§ What you will do
Restate all entries exactly. Skip the images.

§ Extracted page text data

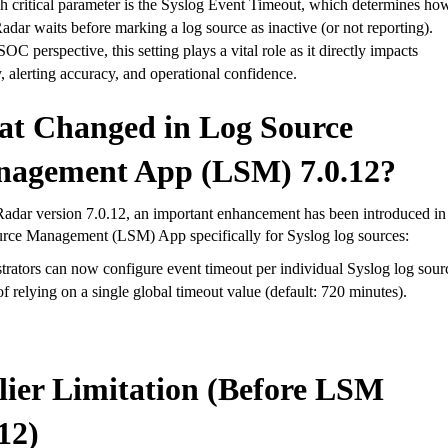
 critical parameter is the
Syslog Event Timeout
, which determines ho
dar waits before marking a log source as inactive (or not reporting).
OC perspective, this setting plays a vital role as it directly impacts
ty, alerting accuracy, and operational confidence
.
t Changed in Log Source
agement App (LSM) 7.0.12?
adar version
7.0.12
, an important enhancement has been introduced in
urce Management (LSM) App
specifically for Syslog log sources:
trators can now
configure event timeout per individual Syslog log sour
of relying on a single global timeout value (default: 720 minutes).
lier Limitation (Before LSM
12)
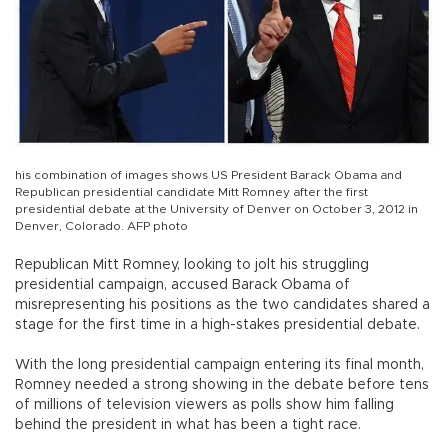
his combination of images shows US President Barack Obama and
Republican presidential candidate Mitt Romney after the first
presidential debate at the University of Denver on October 3, 2012 in
Denver, Colorado. AFP photo
Republican Mitt Romney, looking to jolt his struggling
presidential campaign, accused Barack Obama of
misrepresenting his positions as the two candidates shared a
stage for the first time in a high-stakes presidential debate.
With the long presidential campaign entering its final month,
Romney needed a strong showing in the debate before tens
of millions of television viewers as polls show him falling
behind the president in what has been a tight race.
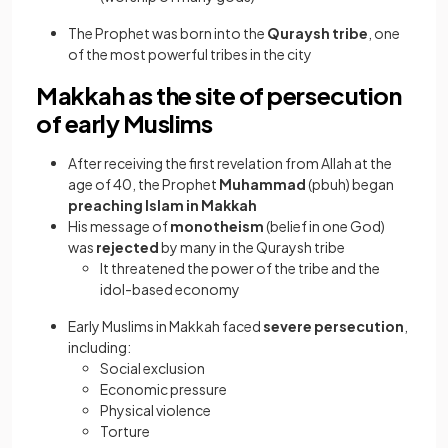
The Prophet was born into the
Quraysh tribe
, one
of the most powerful tribes in the city
Makkah as the site of persecution
of early Muslims
After receiving the first revelation from Allah at the
age of 40, the Prophet
Muhammad
(pbuh) began
preaching Islam in Makkah
His message of
monotheism
(belief in one God)
was
rejected
by many in the Quraysh tribe
It threatened the power of the tribe and the
idol-based economy
Early Muslims in Makkah faced
severe persecution
,
including:
Social exclusion
Economic pressure
Physical violence
Torture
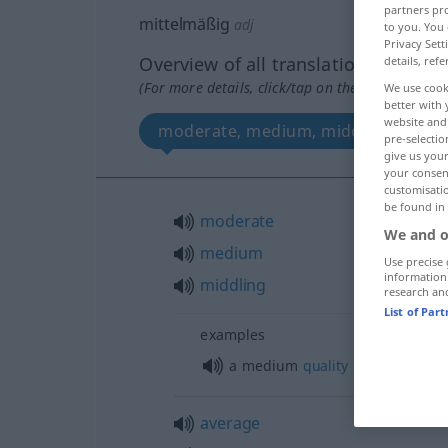
partners pro
mittelmäßig
adj
to you. You 
Privacy Sett
Overview of all translations
details, refe
(For more details, click/tap on the translation)
We use cook
better with 
website and 
moderate, medium, middling
pre-selectio
give us your
your consent
customisati
be found in
moderate
We and o
medium
Use precise 
information
middling
research an
List of Par
examples
a medium
quality
average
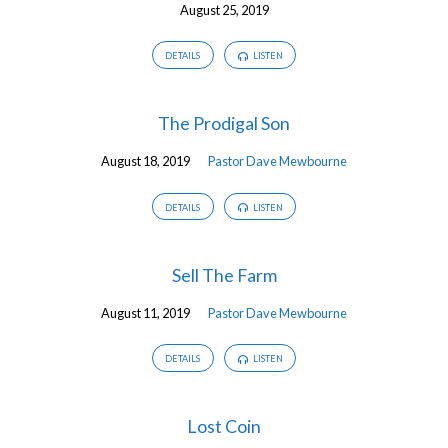
August 25, 2019
DETAILS
LISTEN
The Prodigal Son
August 18, 2019
Pastor Dave Mewbourne
DETAILS
LISTEN
Sell The Farm
August 11, 2019
Pastor Dave Mewbourne
DETAILS
LISTEN
Lost Coin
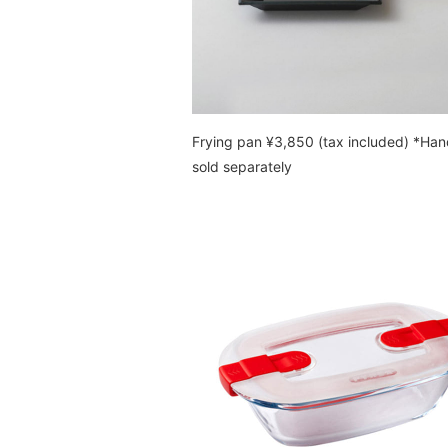
Frying pan ¥3,850 (tax included) *Han
sold separately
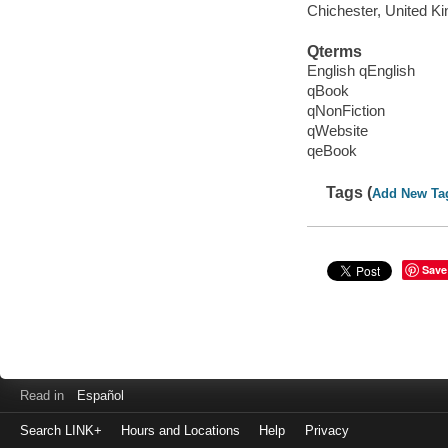
Chichester, United K
Qterms
English qEnglish
qBook
qNonFiction
qWebsite
qeBook
Tags (
Add New Ta
Save
Read in
Español
Search LINK+
Hours and Locations
Help
Privacy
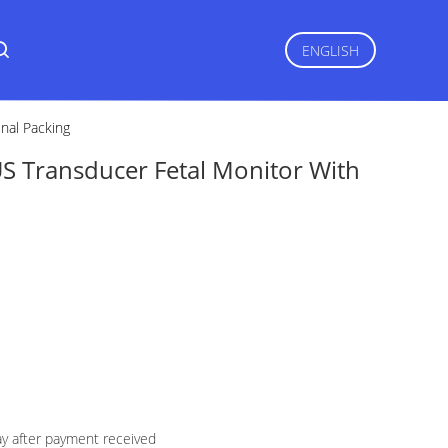
ENGLISH
nal Packing
S Transducer Fetal Monitor With
ay after payment received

§ Your solution
 critical parameter is the
Syslog Event Timeout
, which determines ho
dar waits before marking a log source as inactive (or not reporting).
OC perspective, this setting plays a vital role as it directly impacts
ty, alerting accuracy, and operational confidence
.
t Changed in Log Source
agement App (LSM) 7.0.12?
adar version
7.0.12
, an important enhancement has been introduced in
urce Management (LSM) App
specifically for Syslog log sources:
trators can now
configure event timeout per individual Syslog log sour
of relying on a single global timeout value (default: 720 minutes).
lier Limitation (Before LSM
12)
his combination of images shows US President Barack Obama and
Republican presidential candidate Mitt Romney after the first
presidential debate at the University of Denver on October 3, 2012 in
Denver, Colorado. AFP photo
Republican Mitt Romney, looking to jolt his struggling
presidential campaign, accused Barack Obama of
misrepresenting his positions as the two candidates shared a
stage for the first time in a high-stakes presidential debate.
With the long presidential campaign entering its final month,
Romney needed a strong showing in the debate before tens
of millions of television viewers as polls show him falling
behind the president in what has been a tight race.
The Prophet was born into the
Quraysh tribe
, one
of the most powerful tribes in the city
Makkah as the site of persecution
of early Muslims
After receiving the first revelation from Allah at the
age of 40, the Prophet
Muhammad
(pbuh) began
preaching Islam in Makkah
His message of
monotheism
(belief in one God)
was
rejected
by many in the Quraysh tribe
It threatened the power of the tribe and the
idol-based economy
Early Muslims in Makkah faced
severe persecution
,
including:
Social exclusion
Economic pressure
Physical violence
Torture
partners pro
mittelmäßig
adj
to you. You 
Privacy Sett
Overview of all translations
details, refe
(For more details, click/tap on the translation)
We use cook
better with 
website and 
moderate, medium, middling
pre-selectio
give us your
your consent
customisati
be found in
moderate
We and o
medium
Use precise 
information
middling
research an
List of Par
examples
a medium
quality
average
August 25, 2019
DETAILS
LISTEN
The Prodigal Son
August 18, 2019
Pastor Dave Mewbourne
DETAILS
LISTEN
Sell The Farm
August 11, 2019
Pastor Dave Mewbourne
DETAILS
LISTEN
Lost Coin
Frying pan ¥3,850 (tax included) *Han
sold separately
Chichester, United K
Qterms
English qEnglish
qBook
qNonFiction
qWebsite
qeBook
Tags (
Add New Ta
Save
Read in
Español
Search LINK+
Hours and Locations
Help
Privacy
ENGLISH
nal Packing
S Transducer Fetal Monitor With
ay after payment received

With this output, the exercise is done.